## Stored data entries
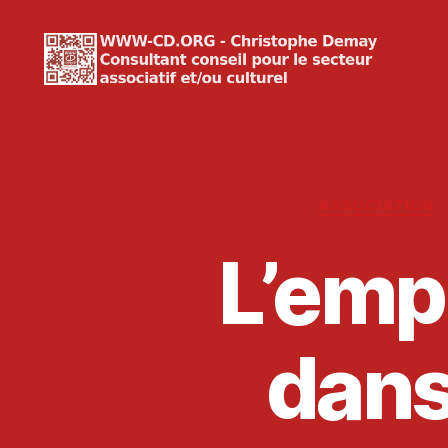
WWW-
CD.ORG
Christophe
Demay
ASSOCIATION
L’empl
dans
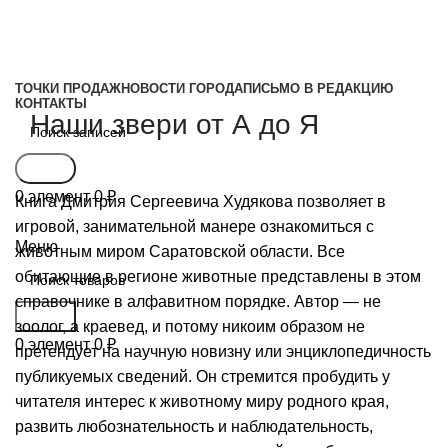
ТОЧКИ ПРОДАЖ
НОВОСТИ ГОРОДА
ПИСЬМО В РЕДАКЦИЮ
КОНТАКТЫ
Наши звери от А до Я
Поиск
0
элемент
0
₽
Книга Дмитрия Сергеевича Худякова позволяет в
Свежий выпуск
игровой, занимательной манере ознакомиться с
Меню
животным миром Саратовской области. Все
обитающие в регионе животные представлены в этом
справочнике в алфавитном порядке. Автор — не
Поиск
зоолог, а краевед, и потому никоим образом не
0
элемент
0
₽
претендует на научную новизну или энциклопедичность
публикуемых сведений. Он стремится пробудить у
читателя интерес к животному миру родного края,
развить любознательность и наблюдательность,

## Description of the task
Render every line of text from the entries as a Markdown table with the columns "Row" and "Line", numbering the rows and skipping blank lines. Omit the pictures from your table.

## Solution to this exercise
| Row | Line |
|---|---|
| 1 | WWW- |
| 2 | CD.ORG |
| 3 | Christophe |
| 4 | Demay |
| 5 | ASSOCIATION |
| 6 | L’empl |
| 7 | dans |
| 8 | ТОЧКИ ПРОДАЖ |
| 9 | НОВОСТИ ГОРОДА |
| 10 | ПИСЬМО В РЕДАКЦИЮ |
| 11 | КОНТАКТЫ |
| 12 | Наши звери от А до Я |
| 13 | Поиск |
| 14 | 0 |
| 15 | элемент |
| 16 | 0 |
| 17 | ₽ |
| 18 | Книга Дмитрия Сергеевича Худякова позволяет в |
| 19 | Свежий выпуск |
| 20 | игровой, занимательной манере ознакомиться с |
| 21 | Меню |
| 22 | животным миром Саратовской области. Все |
| 23 | обитающие в регионе животные представлены в этом |
| 24 | справочнике в алфавитном порядке. Автор — не |
| 25 | Поиск |
| 26 | зоолог, а краевед, и потому никоим образом не |
| 27 | 0 |
| 28 | элемент |
| 29 | 0 |
| 30 | ₽ |
| 31 | претендует на научную новизну или энциклопедичность |
| 32 | публикуемых сведений. Он стремится пробудить у |
| 33 | читателя интерес к животному миру родного края, |
| 34 | развить любознательность и наблюдательность, |